[<prev] [next>] [<thread-prev] [thread-next>] [day] [month] [year] [list]
Message-Id: <20080316173005.8812.88290.sendpatchset@localhost.localdomain>
Date: Sun, 16 Mar 2008 23:00:05 +0530
From: Balbir Singh <balbir@...ux.vnet.ibm.com>
To: linux-mm@...ck.org
Cc: Hugh Dickins <hugh@...itas.com>,
Sudhir Kumar <skumar@...ux.vnet.ibm.com>,
YAMAMOTO Takashi <yamamoto@...inux.co.jp>,
Paul Menage <menage@...gle.com>, lizf@...fujitsu.com,
linux-kernel@...r.kernel.org, taka@...inux.co.jp,
David Rientjes <rientjes@...gle.com>,
Pavel Emelianov <xemul@...nvz.org>,
Balbir Singh <balbir@...ux.vnet.ibm.com>,
Andrew Morton <akpm@...ux-foundation.org>,
KAMEZAWA Hiroyuki <kamezawa.hiroyu@...fujitsu.com>
Subject: [RFC][2/3] Account and control virtual address space allocations
This patch implements accounting and control of virtual address space.
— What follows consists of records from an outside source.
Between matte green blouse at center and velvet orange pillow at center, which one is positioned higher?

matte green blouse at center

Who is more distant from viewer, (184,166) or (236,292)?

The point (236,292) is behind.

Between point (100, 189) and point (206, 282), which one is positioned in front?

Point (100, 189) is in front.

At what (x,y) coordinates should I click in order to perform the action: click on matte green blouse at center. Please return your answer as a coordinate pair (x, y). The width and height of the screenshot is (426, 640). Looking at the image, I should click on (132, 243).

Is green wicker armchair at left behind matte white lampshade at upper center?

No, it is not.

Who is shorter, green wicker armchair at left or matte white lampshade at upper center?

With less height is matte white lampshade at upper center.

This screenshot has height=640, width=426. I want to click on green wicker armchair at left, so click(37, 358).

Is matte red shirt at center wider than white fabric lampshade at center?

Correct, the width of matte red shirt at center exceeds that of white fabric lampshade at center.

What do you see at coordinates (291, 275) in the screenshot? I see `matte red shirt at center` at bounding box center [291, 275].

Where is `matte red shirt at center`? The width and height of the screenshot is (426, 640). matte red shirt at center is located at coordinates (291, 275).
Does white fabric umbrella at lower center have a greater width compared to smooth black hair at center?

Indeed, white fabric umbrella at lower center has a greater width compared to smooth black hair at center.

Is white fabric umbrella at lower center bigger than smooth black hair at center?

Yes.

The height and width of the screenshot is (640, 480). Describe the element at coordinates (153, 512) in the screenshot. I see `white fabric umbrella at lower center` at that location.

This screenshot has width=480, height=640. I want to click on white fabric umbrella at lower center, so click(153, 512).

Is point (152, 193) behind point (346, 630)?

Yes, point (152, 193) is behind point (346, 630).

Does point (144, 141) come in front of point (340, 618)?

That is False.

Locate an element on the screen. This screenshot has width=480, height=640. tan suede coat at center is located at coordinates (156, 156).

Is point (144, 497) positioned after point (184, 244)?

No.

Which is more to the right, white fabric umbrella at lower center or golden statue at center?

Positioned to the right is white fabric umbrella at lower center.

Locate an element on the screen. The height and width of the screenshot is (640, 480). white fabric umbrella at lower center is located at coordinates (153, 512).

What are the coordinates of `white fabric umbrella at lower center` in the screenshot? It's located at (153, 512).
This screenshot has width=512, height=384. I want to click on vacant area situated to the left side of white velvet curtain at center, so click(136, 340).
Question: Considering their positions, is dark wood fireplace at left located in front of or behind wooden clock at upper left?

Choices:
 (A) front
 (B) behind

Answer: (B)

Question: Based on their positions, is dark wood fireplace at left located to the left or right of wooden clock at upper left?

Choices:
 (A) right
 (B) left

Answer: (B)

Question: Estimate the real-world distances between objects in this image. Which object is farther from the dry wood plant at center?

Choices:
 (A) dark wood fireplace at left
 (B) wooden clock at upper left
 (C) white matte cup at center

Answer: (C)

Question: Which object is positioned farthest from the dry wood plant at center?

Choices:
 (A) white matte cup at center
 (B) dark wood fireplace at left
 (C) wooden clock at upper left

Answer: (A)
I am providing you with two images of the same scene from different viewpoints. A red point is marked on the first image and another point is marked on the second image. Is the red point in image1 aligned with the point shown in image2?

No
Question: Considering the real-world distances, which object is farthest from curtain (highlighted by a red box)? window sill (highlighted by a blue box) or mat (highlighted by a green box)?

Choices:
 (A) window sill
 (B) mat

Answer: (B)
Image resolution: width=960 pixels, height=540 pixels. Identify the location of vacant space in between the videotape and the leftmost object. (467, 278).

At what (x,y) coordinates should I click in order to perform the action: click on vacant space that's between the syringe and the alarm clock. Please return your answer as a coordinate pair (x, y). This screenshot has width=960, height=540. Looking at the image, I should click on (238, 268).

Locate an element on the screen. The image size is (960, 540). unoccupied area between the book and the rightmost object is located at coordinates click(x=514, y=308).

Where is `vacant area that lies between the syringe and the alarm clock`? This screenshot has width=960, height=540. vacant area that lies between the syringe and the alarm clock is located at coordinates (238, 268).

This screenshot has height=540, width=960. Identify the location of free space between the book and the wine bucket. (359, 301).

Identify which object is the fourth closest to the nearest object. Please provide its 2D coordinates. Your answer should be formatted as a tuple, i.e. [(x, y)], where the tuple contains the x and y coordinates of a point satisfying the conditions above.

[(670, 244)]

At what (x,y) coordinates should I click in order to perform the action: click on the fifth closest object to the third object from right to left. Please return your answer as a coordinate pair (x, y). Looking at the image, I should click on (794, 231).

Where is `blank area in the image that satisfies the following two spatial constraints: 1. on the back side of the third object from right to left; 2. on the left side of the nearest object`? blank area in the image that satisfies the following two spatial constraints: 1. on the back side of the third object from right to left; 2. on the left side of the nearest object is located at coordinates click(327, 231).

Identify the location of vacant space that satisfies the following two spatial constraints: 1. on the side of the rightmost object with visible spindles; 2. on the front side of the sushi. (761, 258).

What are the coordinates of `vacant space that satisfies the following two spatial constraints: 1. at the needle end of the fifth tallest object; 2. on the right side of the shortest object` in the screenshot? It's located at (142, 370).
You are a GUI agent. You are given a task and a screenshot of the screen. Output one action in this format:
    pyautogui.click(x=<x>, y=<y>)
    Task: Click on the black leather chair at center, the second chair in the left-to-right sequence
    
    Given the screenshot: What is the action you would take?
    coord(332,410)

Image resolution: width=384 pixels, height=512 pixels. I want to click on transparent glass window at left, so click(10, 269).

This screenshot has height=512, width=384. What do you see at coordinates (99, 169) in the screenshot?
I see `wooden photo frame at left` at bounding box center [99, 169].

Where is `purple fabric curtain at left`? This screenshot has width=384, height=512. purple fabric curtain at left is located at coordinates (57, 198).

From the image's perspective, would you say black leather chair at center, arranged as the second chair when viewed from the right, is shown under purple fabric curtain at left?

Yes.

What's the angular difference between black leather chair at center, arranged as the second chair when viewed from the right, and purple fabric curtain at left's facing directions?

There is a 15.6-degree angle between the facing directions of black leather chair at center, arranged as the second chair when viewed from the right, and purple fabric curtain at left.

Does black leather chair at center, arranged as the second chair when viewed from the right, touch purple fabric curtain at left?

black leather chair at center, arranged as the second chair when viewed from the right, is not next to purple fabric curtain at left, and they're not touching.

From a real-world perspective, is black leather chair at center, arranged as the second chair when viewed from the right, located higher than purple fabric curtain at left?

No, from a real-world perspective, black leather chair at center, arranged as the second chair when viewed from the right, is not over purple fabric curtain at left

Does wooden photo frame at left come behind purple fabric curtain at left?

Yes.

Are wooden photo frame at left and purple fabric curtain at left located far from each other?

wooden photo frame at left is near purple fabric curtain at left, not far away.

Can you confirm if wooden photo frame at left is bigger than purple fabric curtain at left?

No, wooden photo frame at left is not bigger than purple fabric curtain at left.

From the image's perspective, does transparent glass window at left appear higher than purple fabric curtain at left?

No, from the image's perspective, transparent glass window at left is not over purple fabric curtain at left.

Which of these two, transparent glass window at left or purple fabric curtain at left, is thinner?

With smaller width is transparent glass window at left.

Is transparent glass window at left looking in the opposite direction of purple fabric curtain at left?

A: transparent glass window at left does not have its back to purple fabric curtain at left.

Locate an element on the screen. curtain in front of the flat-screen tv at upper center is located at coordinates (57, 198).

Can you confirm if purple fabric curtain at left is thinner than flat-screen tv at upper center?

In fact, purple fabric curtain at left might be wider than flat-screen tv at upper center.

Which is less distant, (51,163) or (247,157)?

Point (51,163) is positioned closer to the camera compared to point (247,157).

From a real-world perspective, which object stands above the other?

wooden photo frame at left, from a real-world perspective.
Accounting is done when the virtual address space of any task/mm_struct
belonging to the cgroup is incremented or decremented. This patch
fails the expansion if the cgroup goes over its limit. A new function
mem_cgroup_update_as() is added to deal with the accounting of the virtual
address space usage of cgroups.
TODOs
1. IA64 has code in perfmon.c pfm_smpl_buffer_alloc(), which increments
the total_vm of the mm_struct. This code has not yet been brought into
virtual address space control
2. Only when CONFIG_MMU is enabled, is the virtual address space control
enabled. Should we do this for nommu cases as well? My suspicion is
that we don't have to.
Signed-off-by: Balbir Singh <balbir@...ux.vnet.ibm.com>
---
arch/x86/kernel/ptrace.c | 10 +++++++++-
include/linux/memcontrol.h | 7 +++++++
init/Kconfig | 4 +++-
kernel/fork.c | 9 +++++++--
mm/memcontrol.c | 37 +++++++++++++++++++++++++++++++++++++
mm/memory.c | 5 +++++
mm/mmap.c | 22 ++++++++++++++++++++--
mm/mremap.c | 21 ++++++++++++++++++---
8 files changed, 106 insertions(+), 9 deletions(-)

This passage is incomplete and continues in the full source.